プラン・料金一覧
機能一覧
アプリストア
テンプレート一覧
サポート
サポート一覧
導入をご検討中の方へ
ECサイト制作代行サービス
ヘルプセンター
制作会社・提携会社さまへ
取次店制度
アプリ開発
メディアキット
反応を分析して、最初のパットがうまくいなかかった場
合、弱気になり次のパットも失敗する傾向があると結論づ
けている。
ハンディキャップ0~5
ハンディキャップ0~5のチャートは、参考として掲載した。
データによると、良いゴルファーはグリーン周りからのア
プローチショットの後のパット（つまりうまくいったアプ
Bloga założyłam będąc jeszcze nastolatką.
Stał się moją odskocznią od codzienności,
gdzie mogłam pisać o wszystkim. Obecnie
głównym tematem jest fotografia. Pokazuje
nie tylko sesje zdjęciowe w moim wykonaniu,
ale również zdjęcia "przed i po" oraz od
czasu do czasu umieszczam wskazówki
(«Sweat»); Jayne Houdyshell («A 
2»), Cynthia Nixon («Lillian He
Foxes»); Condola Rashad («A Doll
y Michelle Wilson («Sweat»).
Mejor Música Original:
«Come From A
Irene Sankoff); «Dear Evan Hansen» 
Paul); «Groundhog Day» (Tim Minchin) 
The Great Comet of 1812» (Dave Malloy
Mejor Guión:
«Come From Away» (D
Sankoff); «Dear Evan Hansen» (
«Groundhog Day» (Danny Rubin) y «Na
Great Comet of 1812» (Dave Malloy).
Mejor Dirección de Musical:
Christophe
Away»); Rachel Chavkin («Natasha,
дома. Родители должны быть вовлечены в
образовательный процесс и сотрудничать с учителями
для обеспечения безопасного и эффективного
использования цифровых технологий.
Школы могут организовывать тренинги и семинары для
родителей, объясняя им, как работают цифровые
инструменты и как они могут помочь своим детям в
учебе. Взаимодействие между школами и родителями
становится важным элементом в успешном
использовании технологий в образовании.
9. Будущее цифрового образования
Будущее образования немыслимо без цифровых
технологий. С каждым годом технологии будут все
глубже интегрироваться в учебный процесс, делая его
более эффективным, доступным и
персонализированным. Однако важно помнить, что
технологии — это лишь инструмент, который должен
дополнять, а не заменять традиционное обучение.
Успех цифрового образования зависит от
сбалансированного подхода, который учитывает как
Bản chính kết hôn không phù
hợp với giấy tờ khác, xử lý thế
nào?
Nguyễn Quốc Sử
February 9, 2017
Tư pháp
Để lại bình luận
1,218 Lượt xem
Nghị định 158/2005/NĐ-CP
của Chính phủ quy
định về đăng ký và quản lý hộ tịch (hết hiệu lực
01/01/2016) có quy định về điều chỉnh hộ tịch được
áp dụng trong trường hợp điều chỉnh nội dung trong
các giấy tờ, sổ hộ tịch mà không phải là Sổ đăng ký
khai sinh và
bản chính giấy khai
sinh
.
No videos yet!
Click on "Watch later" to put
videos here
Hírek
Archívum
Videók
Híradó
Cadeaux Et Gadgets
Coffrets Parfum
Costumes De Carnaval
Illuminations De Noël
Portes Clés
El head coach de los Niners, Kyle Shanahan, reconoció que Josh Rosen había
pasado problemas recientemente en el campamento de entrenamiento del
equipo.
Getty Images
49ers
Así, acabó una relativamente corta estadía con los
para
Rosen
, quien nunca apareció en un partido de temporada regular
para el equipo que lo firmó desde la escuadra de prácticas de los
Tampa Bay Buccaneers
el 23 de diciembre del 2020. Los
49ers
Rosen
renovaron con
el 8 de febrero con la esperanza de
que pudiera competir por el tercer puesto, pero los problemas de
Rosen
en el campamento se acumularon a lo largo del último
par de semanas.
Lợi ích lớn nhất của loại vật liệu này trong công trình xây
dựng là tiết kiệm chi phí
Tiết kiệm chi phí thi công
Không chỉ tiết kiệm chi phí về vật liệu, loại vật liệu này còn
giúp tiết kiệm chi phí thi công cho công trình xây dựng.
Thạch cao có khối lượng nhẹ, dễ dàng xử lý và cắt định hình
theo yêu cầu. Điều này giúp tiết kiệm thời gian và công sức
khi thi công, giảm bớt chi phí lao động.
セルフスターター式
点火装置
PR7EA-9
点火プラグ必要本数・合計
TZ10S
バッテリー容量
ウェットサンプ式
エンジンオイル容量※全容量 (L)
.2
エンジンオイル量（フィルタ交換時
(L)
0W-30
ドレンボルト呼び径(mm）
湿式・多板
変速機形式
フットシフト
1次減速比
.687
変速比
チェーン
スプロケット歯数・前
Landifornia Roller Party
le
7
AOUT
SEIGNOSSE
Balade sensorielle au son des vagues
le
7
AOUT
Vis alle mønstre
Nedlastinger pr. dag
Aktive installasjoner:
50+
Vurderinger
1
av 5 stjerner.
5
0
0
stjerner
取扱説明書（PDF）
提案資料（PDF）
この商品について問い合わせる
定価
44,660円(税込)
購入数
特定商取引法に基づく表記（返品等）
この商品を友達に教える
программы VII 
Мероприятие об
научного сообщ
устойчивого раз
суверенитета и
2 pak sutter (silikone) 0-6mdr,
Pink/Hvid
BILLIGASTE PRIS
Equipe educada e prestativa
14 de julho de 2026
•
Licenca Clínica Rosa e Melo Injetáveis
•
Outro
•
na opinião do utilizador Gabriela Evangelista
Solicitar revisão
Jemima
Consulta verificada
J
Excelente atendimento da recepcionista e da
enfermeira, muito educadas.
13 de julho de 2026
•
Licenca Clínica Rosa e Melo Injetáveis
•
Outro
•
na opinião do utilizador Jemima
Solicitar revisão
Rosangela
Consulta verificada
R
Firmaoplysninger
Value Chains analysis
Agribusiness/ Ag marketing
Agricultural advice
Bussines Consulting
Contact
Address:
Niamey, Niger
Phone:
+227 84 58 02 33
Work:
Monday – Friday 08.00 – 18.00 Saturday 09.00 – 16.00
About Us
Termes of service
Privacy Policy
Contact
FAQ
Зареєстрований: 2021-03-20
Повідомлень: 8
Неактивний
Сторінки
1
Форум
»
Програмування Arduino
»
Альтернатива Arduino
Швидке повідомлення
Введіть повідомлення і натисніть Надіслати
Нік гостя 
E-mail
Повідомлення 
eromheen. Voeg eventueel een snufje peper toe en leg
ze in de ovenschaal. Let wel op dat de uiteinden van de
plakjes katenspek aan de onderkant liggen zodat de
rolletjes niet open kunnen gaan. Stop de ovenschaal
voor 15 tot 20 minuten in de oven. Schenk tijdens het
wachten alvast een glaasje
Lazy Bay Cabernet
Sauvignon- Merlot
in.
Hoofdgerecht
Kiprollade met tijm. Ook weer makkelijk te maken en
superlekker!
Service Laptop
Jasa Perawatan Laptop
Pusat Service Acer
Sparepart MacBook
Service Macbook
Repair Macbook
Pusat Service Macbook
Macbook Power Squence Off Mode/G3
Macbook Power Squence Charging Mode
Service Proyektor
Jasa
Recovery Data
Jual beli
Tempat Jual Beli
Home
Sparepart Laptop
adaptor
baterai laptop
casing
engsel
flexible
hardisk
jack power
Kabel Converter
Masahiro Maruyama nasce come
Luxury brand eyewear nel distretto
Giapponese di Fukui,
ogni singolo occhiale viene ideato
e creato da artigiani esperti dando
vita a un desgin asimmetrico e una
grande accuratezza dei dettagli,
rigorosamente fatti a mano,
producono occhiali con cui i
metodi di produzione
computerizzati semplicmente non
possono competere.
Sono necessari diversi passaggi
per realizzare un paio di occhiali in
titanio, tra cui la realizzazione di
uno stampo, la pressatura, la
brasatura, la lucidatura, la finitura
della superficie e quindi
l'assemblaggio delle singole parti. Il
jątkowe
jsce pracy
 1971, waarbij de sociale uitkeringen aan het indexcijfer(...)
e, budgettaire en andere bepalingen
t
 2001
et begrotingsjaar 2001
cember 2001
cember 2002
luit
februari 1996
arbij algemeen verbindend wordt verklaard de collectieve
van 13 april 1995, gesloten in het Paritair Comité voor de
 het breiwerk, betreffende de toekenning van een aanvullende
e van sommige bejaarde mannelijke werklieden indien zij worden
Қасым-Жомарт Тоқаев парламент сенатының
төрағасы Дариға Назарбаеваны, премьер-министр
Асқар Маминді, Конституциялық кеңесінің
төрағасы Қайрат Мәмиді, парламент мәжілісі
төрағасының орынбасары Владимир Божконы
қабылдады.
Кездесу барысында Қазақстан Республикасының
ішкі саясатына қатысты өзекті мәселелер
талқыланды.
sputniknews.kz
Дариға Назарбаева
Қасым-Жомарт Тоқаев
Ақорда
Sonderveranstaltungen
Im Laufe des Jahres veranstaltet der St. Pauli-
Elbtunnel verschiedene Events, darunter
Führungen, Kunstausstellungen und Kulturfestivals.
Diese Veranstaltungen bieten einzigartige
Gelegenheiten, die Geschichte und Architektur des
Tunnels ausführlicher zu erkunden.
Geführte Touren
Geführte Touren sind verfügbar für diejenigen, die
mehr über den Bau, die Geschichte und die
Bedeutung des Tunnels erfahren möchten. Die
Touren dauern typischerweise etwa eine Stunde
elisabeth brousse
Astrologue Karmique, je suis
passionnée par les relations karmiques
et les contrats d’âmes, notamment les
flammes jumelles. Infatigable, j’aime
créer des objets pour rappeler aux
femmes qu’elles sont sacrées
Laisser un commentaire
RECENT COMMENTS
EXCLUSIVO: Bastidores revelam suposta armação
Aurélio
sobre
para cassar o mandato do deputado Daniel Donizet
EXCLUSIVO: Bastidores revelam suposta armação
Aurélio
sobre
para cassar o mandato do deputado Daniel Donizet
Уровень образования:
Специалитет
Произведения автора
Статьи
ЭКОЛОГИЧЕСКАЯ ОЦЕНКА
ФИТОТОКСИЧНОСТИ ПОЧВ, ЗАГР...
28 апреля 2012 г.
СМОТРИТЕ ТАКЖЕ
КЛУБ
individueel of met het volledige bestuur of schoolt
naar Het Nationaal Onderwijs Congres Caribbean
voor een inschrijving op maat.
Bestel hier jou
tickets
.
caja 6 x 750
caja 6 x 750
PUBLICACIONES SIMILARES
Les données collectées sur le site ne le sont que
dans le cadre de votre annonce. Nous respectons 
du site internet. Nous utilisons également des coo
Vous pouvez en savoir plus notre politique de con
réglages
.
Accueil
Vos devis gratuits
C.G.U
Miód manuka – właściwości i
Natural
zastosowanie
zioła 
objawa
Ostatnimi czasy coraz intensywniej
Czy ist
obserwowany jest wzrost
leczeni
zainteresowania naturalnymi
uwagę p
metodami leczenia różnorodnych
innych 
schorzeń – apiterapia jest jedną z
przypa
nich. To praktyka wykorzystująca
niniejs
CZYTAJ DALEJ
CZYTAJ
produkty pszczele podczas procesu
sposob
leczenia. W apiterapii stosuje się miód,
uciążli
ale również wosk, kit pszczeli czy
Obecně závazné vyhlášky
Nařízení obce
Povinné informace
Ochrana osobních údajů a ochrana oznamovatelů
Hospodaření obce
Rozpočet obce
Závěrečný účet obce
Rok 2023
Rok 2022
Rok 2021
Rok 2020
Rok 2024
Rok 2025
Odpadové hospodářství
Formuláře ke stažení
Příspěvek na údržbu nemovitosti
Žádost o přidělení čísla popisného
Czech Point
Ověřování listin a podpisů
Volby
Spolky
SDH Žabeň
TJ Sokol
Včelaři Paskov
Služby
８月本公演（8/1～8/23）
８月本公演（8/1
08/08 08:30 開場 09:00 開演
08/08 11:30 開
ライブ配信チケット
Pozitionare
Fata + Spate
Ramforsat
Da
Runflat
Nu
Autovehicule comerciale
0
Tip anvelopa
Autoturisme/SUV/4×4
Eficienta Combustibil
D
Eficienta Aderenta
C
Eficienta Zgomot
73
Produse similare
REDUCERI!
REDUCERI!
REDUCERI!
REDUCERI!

___

→ What the task requires
Turn the records, from the first line through the line containing "głównym tematem jest fotografia. Pokazuje", into a JSON list of strings with one string per line. Leave out blank lines.

→ Answer to this exercise
[
  "プラン・料金一覧",
  "機能一覧",
  "アプリストア",
  "テンプレート一覧",
  "サポート",
  "サポート一覧",
  "導入をご検討中の方へ",
  "ECサイト制作代行サービス",
  "ヘルプセンター",
  "制作会社・提携会社さまへ",
  "取次店制度",
  "アプリ開発",
  "メディアキット",
  "反応を分析して、最初のパットがうまくいなかかった場",
  "合、弱気になり次のパットも失敗する傾向があると結論づ",
  "けている。",
  "ハンディキャップ0~5",
  "ハンディキャップ0~5のチャートは、参考として掲載した。",
  "データによると、良いゴルファーはグリーン周りからのア",
  "プローチショットの後のパット（つまりうまくいったアプ",
  "Bloga założyłam będąc jeszcze nastolatką.",
  "Stał się moją odskocznią od codzienności,",
  "gdzie mogłam pisać o wszystkim. Obecnie",
  "głównym tematem jest fotografia. Pokazuje"
]